Als mir dieser Schulstress extrem auffiel, sprach ich das in der Schule an und fragte, ob das mein subjektives Empfinden wäre, dass es jetzt sehr viel mehr stressiger ist als früher oder ob es tatsächlich so ist, und wenn ja, warum. Ja, da sagte man mir. Es ist erheblich anspruchsvoller geworden, weil die Grundschulen die Kinder auf G8 vorbereiten müssen. Für die Lehrerinnen wäre das jetzt auch wesentlich anstrengender.
Ich sehe in G8 keinen Vorteil. Mein Großer macht nächstes Jahr sein Abi und ist dann 19. Ich finde, das ist nicht zu alt um zu studieren. Ich sehe auch nicht, dass es in der Vergangenheit zu großen Problemen geführt hat, weil die kids damals 9 Jahre Gymnasium gemacht haben.
Mein Kleiner hatte sein Glück auf dem Gymnasium versucht und ist, wie viele seiner Klassenkameraden gescheitert. Einige bleiben weiterhin und haben Nachhilfe bis zum Erbrechen. Für Freizeitaktivitäten neben der Schule ist genau 0,0 Zeit. Und auch die kids, die keine Nachhilfe haben, mussten ihre Freizeitaktivitäten extrem runterfahren. Entweder spielen oder Sportverein usw. Für beides ist keine Zeit mehr.
Mein Kleiner ist jetzt auf einer Gemeinschaftsschule und das Ziel ist erstmal der Realschulabschluß. Er ist total verändert.
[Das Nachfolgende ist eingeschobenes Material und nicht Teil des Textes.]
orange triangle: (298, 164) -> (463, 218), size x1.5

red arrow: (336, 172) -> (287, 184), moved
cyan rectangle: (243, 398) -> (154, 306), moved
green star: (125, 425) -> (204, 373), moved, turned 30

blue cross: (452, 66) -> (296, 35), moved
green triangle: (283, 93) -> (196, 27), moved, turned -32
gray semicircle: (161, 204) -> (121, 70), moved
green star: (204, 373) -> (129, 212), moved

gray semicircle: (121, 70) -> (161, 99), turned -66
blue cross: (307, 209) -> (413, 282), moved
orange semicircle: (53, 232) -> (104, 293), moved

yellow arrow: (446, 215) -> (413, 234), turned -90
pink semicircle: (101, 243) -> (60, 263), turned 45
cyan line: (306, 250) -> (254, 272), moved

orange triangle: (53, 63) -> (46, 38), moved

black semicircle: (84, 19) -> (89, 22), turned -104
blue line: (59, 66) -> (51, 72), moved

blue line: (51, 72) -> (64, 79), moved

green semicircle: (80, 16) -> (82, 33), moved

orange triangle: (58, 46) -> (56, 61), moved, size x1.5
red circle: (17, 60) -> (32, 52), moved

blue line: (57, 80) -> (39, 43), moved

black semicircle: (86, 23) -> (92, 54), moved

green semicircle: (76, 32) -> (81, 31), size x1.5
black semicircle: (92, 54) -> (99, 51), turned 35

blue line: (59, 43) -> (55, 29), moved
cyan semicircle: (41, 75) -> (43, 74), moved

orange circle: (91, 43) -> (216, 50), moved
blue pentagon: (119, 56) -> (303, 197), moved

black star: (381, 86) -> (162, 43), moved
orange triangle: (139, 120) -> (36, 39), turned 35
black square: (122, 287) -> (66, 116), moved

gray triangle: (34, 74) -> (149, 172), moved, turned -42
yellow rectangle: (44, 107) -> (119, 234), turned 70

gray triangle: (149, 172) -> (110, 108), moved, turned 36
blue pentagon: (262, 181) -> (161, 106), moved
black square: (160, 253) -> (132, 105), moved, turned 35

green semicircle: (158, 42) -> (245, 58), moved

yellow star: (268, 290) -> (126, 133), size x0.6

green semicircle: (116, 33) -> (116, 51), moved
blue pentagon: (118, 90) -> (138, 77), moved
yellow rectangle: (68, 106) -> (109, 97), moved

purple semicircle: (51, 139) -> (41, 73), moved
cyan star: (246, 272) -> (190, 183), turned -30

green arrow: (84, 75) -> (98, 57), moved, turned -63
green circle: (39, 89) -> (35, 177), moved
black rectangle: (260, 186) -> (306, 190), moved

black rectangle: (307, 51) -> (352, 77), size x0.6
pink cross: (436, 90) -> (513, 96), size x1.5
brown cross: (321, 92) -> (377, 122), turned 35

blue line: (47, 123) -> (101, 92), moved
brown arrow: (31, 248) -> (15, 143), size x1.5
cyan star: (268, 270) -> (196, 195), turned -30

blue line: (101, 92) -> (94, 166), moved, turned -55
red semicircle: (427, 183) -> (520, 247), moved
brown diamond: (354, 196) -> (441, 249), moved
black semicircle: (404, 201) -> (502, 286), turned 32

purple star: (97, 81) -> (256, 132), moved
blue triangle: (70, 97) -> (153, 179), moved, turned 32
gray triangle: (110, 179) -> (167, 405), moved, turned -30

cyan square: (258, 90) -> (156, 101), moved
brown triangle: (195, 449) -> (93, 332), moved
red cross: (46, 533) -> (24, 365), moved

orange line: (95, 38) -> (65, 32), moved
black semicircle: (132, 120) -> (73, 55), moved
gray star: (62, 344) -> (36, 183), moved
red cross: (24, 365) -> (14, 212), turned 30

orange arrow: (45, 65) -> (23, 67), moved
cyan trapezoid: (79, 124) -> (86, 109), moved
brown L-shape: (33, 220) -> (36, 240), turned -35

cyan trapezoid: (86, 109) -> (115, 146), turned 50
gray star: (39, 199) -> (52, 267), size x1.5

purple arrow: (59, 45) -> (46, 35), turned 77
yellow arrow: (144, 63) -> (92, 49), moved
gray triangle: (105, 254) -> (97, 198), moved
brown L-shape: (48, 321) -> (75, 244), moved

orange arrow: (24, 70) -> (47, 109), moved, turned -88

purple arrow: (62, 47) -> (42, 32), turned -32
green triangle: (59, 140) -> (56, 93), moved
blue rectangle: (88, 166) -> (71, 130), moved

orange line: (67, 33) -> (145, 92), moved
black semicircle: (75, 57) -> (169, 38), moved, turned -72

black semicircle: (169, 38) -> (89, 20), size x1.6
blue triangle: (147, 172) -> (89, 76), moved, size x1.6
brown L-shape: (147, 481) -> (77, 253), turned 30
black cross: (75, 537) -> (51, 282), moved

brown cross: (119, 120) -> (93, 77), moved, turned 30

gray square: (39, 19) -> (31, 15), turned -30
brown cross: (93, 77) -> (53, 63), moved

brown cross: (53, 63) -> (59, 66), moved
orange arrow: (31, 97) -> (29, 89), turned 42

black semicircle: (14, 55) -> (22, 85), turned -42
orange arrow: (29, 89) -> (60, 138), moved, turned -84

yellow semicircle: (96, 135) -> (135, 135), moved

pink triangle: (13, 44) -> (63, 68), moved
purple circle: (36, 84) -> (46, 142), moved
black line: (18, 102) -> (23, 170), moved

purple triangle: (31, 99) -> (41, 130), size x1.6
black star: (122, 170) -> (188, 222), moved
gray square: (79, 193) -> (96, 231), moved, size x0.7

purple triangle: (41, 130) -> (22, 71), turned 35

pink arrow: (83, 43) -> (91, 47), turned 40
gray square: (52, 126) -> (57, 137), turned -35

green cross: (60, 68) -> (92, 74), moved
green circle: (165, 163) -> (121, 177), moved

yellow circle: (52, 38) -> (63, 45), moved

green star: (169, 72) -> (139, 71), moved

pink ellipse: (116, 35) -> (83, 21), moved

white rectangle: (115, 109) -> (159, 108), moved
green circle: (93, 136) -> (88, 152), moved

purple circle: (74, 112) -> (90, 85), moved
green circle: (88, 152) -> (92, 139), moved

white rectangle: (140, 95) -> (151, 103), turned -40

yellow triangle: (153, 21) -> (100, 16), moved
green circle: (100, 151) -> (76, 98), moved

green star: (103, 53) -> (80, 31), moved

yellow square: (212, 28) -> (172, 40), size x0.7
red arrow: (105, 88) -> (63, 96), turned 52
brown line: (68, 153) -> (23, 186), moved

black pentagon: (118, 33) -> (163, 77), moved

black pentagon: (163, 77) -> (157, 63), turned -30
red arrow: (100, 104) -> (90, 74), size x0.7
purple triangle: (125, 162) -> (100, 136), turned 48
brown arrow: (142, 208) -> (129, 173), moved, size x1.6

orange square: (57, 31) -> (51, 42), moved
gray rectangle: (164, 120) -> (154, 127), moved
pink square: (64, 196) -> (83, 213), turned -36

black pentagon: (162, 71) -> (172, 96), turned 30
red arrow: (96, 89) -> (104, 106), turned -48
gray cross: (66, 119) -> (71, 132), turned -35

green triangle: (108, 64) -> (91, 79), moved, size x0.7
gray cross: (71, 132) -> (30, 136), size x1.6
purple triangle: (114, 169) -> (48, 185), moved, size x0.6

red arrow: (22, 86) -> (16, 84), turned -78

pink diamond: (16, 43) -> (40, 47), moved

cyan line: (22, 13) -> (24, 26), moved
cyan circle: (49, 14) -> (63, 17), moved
Hat Zeit, nachmittags draußen rumzutoben und Kind zu sein. Wenn er danach weiter gehen will, kann er es gerne, wenn nicht, dann eben nicht. Natürlich hätte ich mir gewünscht, es machen beide Abi, weil damit einfach die Chancen auf einen vernünftigen Beruf erheblich steigen. Aber mir ist es auch wichtig, dass die Kinder noch Kinder sein dürfen und Kinderleben darf nicht nur aus Schulstress bestehen.
Wo steckt bei G8 der Sinn dahinter? Gibt es Eltern, die damit positive Erfahrungen gemacht haben? Wenn ja, wäre es denn so viel schlimmer fürs Kind gewesen, wäre es den G9-Weg gegangen?
Auf Informationsveranstaltungen hört man von den Schulen immer, die Eltern hätten G8 sehr gut angenommen und wollen das auch behalten. Ich frage mich immer, wo sind die Eltern? Alle, mit denen ich gesprochen habe, stehen dem nicht positiv gegenüber. Mögen Eltern öffentlich nicht zugeben, dass es zu anstrengend fürs eigene Kind ist?
Klar gibt es auch Kinder, die stecken das alles super weg und brauchen auch keine Nachhilfe. Aber diese Kinder sind, in meinen Beobachtungen, in der Minderheit. Mein Großer hat alleine 3 Kinder, denen er Nachhilfe gibt und fast sein ganzer Jahrgang gibt irgendeinem Kind in den Unter- und Mittelstufen Nachhilfe.
Ach ja, ich wohne in Schleswig-Holstein. Hier wurde erst G8 Pflicht und dann wieder zurück gerudert. Jetzt kann jede Schule selbst entscheiden, ob G8 oder G9. Da die meisten aber damals schon alles auf G8 umorganisiert haben, gibt es kaum Schulen, die G9 anbieten und wenn, sind diese heillos überlaufen.
Wie sind eure Meinungen und persönlichen Erfahrungen dazu? Und bitte, wenn mir wer was positives über G8 erzählen kann, immer her damit. Aber bitte nicht, die Kinder stehen so dem Arbeitsmarkt ein Jahr früher zur Verfügung.